We suggest to perform at least once in a life time MRA to detect vascular anomalies, even in juvenile/infantile patients, considering the histopathological evidence of glycogen accumulation on cerebral vessels; timing should be decided on individual basis and clinical data. Follow-up of large cohorts of LOPD patients are needed to confirm the suggestion of MRA follow-up every 2–5 years. On the other hand, serial imaging of mild vascular abnormalities does not seem mandatory and is not likely to change disease management: indeed, ERT cannot prevent or influence cerebrovascular pathology due to its inability to cross brain barrier; moreover, cerebrovascular abnormalities do not seem to be substantially influenced by disease severity (Tables 2 and 3).

It is worth underlining that since mutation c.-32-13T>G is very common in LOPD [14], the second allele, whose mutation is different in different patients, may reasonably be assumed to have a greater impact on the clinical presentation. In our cohort of patients, we identified four specific genotypes, but no clear genotype/phenotype/radiological correlation was detectable.
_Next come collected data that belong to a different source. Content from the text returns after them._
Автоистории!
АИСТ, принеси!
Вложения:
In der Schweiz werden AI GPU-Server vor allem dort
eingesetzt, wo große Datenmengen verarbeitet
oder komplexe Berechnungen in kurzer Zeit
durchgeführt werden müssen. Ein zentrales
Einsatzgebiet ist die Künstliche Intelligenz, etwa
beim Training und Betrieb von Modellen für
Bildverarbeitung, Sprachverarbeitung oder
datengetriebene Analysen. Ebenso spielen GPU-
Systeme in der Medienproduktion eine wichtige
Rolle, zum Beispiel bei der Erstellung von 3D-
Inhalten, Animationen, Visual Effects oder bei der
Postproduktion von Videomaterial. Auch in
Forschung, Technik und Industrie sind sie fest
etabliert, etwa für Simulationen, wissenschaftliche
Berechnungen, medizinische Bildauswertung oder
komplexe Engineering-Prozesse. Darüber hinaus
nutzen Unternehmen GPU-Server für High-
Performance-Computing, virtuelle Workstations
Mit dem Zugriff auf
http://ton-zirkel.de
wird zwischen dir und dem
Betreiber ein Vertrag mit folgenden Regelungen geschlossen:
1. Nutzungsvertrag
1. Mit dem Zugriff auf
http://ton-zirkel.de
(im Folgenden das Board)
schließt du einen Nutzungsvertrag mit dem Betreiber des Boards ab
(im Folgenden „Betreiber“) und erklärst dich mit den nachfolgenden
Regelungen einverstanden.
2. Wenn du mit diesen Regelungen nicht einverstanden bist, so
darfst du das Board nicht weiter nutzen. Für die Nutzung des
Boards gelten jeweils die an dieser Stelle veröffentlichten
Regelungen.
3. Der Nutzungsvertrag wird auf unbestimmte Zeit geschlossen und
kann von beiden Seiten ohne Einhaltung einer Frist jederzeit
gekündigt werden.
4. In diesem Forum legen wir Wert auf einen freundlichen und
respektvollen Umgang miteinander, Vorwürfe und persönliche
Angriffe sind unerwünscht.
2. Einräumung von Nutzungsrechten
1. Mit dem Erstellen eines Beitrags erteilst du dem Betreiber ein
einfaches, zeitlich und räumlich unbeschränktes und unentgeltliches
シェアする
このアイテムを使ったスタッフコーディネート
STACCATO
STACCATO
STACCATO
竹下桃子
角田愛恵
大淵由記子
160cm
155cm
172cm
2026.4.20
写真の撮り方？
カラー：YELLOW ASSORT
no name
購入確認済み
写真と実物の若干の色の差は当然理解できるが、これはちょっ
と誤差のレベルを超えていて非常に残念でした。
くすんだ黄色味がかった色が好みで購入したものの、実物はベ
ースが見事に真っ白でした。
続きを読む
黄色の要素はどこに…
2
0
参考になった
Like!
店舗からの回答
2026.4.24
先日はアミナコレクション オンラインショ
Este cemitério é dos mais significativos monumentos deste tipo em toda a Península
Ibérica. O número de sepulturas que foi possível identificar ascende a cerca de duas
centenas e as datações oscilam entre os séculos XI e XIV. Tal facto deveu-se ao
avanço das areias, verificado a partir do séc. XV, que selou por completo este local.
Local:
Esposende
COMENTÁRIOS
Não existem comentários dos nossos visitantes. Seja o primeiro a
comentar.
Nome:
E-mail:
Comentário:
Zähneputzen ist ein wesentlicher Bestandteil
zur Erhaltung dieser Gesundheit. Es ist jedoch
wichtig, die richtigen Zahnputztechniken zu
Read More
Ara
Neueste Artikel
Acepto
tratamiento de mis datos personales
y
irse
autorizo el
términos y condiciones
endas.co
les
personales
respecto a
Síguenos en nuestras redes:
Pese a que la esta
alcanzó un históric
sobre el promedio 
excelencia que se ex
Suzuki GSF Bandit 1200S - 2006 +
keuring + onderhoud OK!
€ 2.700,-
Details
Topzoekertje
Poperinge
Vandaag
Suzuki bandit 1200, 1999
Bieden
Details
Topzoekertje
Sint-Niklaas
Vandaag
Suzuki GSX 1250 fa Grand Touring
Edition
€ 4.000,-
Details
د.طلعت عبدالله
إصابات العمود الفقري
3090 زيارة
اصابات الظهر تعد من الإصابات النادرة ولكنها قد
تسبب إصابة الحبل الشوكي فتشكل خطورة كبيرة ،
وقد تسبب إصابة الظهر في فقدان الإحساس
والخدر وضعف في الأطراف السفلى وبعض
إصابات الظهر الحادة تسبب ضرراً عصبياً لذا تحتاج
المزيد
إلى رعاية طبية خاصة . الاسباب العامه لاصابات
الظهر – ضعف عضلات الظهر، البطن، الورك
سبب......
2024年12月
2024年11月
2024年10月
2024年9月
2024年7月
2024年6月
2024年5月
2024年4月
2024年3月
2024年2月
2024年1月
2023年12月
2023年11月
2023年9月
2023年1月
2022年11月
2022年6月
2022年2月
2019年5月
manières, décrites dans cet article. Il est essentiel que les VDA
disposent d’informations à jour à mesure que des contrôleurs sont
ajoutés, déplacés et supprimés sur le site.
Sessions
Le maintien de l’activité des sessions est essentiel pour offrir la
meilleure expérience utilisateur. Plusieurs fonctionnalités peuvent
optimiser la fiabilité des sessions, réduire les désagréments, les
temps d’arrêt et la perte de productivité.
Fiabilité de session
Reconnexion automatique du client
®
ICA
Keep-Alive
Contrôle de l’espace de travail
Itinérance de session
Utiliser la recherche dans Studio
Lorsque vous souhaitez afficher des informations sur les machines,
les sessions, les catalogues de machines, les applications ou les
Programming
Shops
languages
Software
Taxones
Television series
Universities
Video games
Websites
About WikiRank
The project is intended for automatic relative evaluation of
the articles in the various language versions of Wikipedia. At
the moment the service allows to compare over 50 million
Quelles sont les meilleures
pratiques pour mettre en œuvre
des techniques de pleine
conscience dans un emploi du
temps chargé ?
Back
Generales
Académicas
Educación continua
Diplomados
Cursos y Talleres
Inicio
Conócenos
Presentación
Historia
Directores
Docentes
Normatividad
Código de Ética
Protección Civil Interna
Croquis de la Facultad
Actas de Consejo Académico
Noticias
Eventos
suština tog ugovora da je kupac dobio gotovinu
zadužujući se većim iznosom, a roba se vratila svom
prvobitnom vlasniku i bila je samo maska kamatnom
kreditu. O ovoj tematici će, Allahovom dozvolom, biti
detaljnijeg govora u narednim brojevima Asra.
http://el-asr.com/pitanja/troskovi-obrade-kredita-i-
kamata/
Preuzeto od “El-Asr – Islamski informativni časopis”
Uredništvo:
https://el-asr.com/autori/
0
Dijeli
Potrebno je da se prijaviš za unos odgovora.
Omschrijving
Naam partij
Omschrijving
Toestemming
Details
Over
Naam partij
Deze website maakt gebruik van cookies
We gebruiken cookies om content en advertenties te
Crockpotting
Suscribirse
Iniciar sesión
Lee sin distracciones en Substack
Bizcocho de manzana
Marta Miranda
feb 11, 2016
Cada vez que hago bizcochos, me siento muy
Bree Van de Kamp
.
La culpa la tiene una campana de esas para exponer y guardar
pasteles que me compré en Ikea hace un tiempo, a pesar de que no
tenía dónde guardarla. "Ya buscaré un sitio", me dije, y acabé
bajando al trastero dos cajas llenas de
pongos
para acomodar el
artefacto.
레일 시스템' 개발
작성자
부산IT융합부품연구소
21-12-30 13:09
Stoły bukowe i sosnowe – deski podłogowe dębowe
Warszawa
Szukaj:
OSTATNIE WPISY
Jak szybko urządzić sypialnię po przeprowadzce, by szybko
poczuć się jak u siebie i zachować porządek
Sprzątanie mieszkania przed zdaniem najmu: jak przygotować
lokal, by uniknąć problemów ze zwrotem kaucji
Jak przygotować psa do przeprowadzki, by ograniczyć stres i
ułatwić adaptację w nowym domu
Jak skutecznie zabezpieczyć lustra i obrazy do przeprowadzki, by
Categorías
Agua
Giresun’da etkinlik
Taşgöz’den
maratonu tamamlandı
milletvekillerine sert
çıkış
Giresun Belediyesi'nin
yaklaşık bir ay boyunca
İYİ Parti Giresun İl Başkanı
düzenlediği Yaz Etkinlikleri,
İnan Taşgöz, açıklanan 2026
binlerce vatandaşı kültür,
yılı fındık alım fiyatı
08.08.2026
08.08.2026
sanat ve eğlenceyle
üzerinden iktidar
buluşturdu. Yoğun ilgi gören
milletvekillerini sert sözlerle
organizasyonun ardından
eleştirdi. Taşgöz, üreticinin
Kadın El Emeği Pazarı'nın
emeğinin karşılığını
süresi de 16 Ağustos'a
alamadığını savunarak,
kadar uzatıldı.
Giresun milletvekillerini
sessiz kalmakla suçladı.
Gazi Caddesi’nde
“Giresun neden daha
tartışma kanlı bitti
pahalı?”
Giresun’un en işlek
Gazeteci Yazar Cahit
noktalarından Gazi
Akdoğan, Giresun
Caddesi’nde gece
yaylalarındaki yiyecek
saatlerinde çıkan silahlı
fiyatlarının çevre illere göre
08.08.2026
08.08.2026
A larger sample is needed to identify possible significant effects of mutation type or genetic polymorphisms on cerebral vessel abnormalities in PD.

One limitation of our study was that we used both MRA and CECT, the latter being needed in patients with respiratory impairment. MRA has the advantage of not using ionizing radiation or contrast media, and it is comparable to CECT for the diagnosis of VBD [33]. The use of a comparable analysis method allowed us to overcome the above limitation.

In conclusion, our study confirmed a higher incidence of radiological cerebrovascular abnormalities in asymptomatic for cerebrovascular disease LOPD patients compared with the general population, both in the anterior and the posterior circle of Willis, whose pathogenesis is still unknown and which correlated with age and disease duration, but not with genetic data or severity of motor and respiratory involvement. We did not detect significant brain parenchymal vascular abnormalities, which were possibly related to other systemic risk factors. Further studies, also longitudinal, in larger cohorts of patients are needed to confirm these findings and to suggest the appropriate follow-up/management of LOPD patients.